[Start of Attachment]
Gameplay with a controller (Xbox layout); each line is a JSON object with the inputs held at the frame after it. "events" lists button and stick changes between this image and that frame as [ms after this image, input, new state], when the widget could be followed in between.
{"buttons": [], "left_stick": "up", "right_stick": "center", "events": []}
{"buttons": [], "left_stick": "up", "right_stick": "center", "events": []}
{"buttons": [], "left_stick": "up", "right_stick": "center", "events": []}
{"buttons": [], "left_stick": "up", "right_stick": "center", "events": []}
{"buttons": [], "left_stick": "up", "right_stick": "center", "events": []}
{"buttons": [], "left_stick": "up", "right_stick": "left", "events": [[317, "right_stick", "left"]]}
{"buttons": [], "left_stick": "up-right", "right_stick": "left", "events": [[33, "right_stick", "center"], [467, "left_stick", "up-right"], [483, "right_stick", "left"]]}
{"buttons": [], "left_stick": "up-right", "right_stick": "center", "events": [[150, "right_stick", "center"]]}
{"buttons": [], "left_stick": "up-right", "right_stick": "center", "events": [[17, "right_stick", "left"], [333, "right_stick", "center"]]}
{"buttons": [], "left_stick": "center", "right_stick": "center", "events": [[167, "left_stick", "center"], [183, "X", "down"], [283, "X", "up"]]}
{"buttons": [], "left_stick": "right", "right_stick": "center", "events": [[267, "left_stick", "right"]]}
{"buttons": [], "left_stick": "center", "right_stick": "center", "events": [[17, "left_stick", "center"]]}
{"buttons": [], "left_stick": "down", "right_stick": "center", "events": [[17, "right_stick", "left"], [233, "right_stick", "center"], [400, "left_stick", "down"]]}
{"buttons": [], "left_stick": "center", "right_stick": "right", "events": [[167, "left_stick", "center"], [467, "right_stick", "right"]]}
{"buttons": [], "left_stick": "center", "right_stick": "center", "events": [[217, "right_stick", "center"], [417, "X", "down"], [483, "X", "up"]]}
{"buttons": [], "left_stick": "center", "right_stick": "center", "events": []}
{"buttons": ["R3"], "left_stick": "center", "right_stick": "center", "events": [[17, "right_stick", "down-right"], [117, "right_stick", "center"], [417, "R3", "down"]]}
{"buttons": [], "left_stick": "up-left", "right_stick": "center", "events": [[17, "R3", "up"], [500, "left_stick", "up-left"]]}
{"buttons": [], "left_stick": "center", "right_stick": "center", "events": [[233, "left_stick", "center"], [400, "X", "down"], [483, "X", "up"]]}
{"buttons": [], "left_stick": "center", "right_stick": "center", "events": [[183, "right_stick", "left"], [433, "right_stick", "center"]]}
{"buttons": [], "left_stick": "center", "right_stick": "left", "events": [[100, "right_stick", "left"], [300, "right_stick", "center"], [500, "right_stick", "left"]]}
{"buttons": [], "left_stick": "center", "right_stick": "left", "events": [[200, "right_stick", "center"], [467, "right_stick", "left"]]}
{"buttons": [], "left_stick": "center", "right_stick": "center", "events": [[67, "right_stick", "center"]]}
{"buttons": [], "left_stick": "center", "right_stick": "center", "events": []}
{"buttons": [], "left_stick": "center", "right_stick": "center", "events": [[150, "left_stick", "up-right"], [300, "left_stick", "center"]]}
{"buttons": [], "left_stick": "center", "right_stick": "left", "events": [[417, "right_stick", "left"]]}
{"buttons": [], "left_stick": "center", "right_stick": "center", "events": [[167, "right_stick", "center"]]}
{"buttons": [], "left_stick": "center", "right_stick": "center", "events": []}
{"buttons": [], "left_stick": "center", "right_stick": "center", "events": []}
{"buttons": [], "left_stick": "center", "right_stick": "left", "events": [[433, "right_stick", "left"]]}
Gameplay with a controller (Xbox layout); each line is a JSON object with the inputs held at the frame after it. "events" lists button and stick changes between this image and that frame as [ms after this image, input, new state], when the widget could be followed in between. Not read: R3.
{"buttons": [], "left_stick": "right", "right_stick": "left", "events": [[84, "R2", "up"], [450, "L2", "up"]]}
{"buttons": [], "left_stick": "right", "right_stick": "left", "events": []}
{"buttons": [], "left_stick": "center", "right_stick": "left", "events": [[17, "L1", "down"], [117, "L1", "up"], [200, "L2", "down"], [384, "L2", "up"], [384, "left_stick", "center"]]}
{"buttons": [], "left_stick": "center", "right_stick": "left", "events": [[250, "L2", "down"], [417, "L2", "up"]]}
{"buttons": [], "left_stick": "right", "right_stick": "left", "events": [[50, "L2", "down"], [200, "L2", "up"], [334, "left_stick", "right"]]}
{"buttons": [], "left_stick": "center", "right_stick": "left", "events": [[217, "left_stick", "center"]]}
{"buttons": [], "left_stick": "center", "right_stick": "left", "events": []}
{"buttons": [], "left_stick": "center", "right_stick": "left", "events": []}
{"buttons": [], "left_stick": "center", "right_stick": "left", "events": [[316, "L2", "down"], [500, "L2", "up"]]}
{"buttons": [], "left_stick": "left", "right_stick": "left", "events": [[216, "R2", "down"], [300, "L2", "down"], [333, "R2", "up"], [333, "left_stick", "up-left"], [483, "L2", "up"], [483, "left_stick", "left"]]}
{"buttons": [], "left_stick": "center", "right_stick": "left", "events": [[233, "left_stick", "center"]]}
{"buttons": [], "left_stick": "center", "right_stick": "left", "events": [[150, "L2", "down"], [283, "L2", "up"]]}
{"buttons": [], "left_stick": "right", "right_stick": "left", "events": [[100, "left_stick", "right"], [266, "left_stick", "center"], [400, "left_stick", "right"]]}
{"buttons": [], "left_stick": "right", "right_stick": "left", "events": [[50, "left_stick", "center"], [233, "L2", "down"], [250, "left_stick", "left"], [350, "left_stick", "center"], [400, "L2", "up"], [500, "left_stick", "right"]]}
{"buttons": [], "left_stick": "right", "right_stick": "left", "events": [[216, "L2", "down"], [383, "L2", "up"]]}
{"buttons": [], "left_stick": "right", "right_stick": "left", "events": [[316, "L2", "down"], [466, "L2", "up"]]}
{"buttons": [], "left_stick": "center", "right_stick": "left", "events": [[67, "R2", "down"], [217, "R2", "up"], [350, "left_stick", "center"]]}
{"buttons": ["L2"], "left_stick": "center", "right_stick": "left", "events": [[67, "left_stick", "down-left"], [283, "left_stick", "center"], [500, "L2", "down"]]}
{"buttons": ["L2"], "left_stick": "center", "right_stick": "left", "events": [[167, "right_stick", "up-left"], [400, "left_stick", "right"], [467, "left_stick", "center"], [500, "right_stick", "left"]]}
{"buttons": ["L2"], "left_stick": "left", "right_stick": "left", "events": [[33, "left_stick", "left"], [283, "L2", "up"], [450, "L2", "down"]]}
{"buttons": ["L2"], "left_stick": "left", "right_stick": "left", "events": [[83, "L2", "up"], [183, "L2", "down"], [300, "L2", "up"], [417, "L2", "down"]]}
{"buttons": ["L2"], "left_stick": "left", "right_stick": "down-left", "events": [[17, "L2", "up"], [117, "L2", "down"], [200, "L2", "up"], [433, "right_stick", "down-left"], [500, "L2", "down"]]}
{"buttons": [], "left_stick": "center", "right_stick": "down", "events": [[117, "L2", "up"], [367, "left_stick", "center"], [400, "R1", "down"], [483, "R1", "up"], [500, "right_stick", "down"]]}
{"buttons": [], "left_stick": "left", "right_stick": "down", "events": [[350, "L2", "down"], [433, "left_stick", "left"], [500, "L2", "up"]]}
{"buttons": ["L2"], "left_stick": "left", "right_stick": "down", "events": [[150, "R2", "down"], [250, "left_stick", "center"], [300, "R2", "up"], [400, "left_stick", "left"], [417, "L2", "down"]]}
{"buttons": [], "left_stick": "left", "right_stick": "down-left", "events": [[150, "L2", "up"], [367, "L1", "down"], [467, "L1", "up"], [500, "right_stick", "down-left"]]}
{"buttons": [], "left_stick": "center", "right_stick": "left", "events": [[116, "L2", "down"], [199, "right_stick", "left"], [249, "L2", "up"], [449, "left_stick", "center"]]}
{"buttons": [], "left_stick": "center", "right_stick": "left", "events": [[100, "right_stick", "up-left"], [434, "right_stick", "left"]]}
[End of Attachment]
EXERCISE REQUIREMENTS:
Copy out every line of the listing that contains the string "layout".

WRITTEN ANSWER:
Gameplay with a controller (Xbox layout); each line is a JSON object with the inputs held at the frame after it. "events" lists button and stick changes between this image and that frame as [ms after this image, input, new state], when the widget could be followed in between.
Gameplay with a controller (Xbox layout); each line is a JSON object with the inputs held at the frame after it. "events" lists button and stick changes between this image and that frame as [ms after this image, input, new state], when the widget could be followed in between. Not read: R3.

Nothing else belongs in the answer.